Lockheed Martin said on June 17 it had received 31 firm orders for its Joint Strike Fighter (JSF) plane and foresaw potential sales coming to 6,000.
"We have 31 production airplanes in backlog -- that means in contract," Thomas Burbage, executive vice president of the JSF program, said at the Paris Air Show. Most of the orders have been placed by the U.S. government, along with two from Britain, he said.
The JSF, or F-35, is a joint project grouping industries in the U.S., Britain, the Netherlands, Canada, Denmark, Norway, Australia, Turkey and Italy. The $300 billion program is to replace the fleet of F-16 and F-18 fighter jets currently in service in the second half of the next decade. "Amongst the partnership, we are predicting somewhere around 3,100 airplanes," Burbage said.
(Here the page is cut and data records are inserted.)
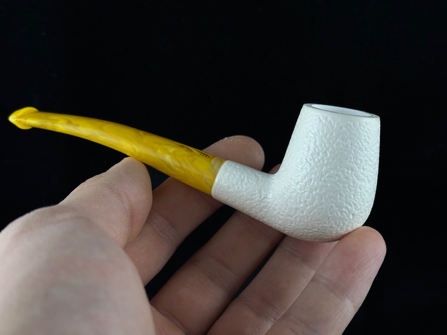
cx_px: 224
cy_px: 168
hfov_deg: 39.7
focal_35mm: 48
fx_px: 620
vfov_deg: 30.3
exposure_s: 1/816
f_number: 1.78
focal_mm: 6.86
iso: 64
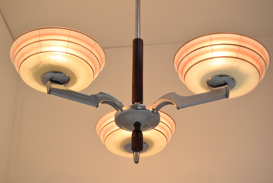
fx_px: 626
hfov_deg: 24.6
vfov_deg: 16.6
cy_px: 92
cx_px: 136
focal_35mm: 82
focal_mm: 55
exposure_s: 1/200
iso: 1600
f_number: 7.1
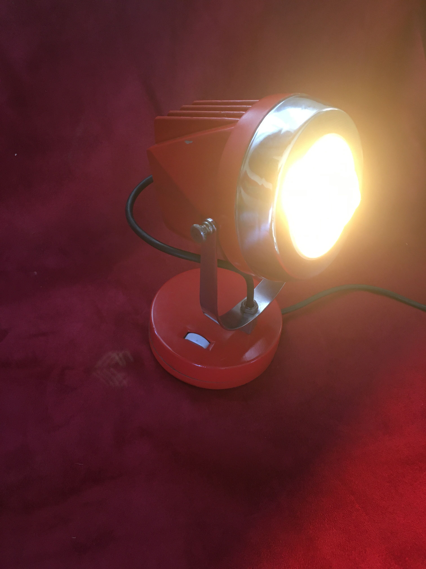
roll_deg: -6.9
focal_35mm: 29
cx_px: 213
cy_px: 284
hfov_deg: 48.2
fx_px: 476
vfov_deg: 61.7
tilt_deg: -43.9
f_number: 2.2
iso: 160
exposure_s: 1/33
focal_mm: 4.15
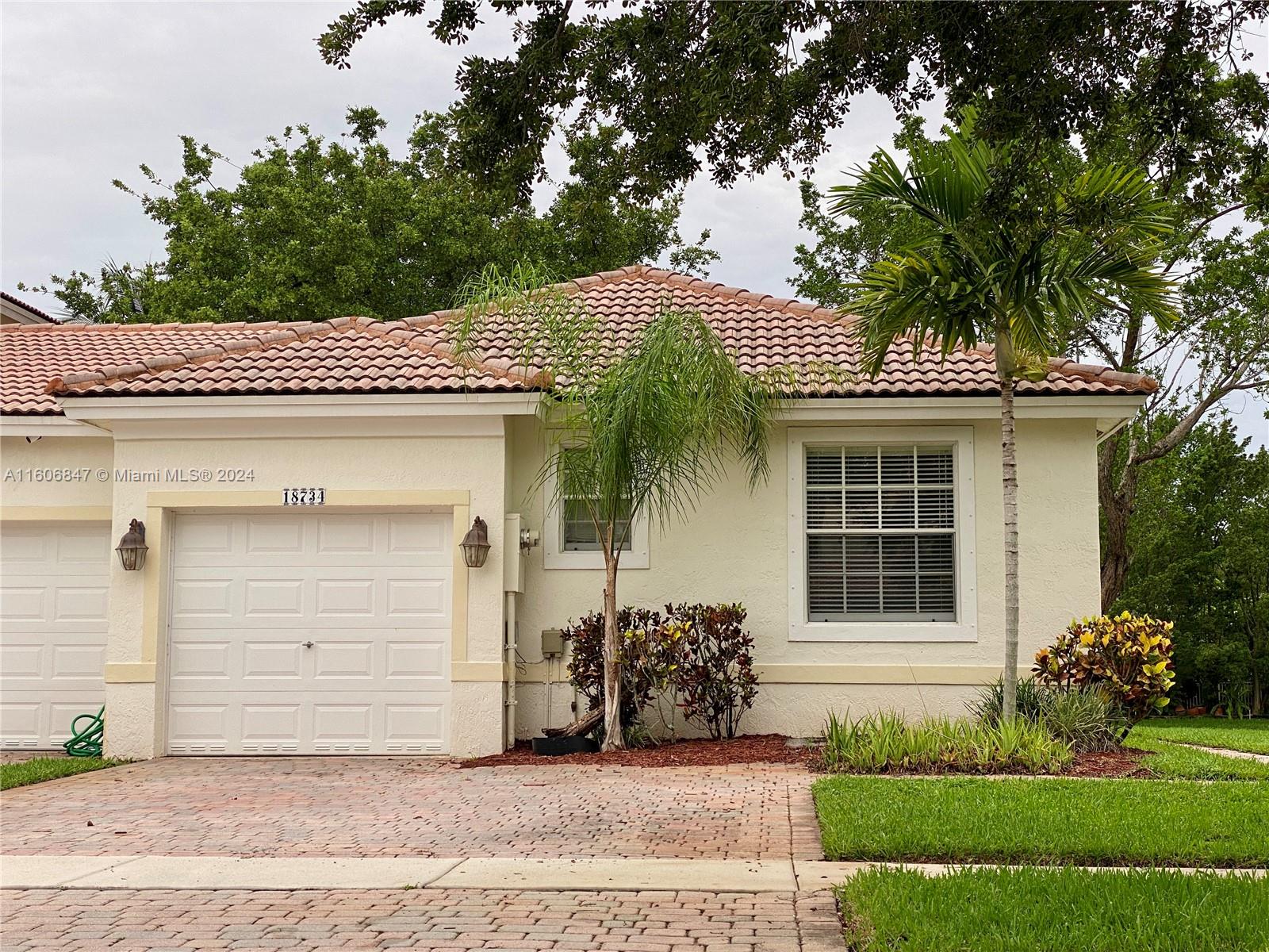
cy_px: 476
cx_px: 634
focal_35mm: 52
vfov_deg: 28.0
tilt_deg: +6.4
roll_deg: -0.4
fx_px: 1906
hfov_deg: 36.8
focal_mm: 6
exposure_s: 1/262
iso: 20
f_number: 2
"Outside of that ... the potential for sales, which is problematical right now to estimate what that is, but it quite likely is somewhere between a thousand and more."
But General David Heinz, the head of the JSF program, added that "if you look at the number of aircraft to be replaced ... you could easily get to 6,000."
Israel, Singapore, Spain, Japan, Finland and South Korea have expressed interest in the JSF, Heinz said.
Heinz said 99 test flights have already been carried out.
One version of the aircraft is designed for vertical take-off and landing. The first flight to test the plane's vertical take-off capacity is scheduled to take place by the end of September, Heinz said.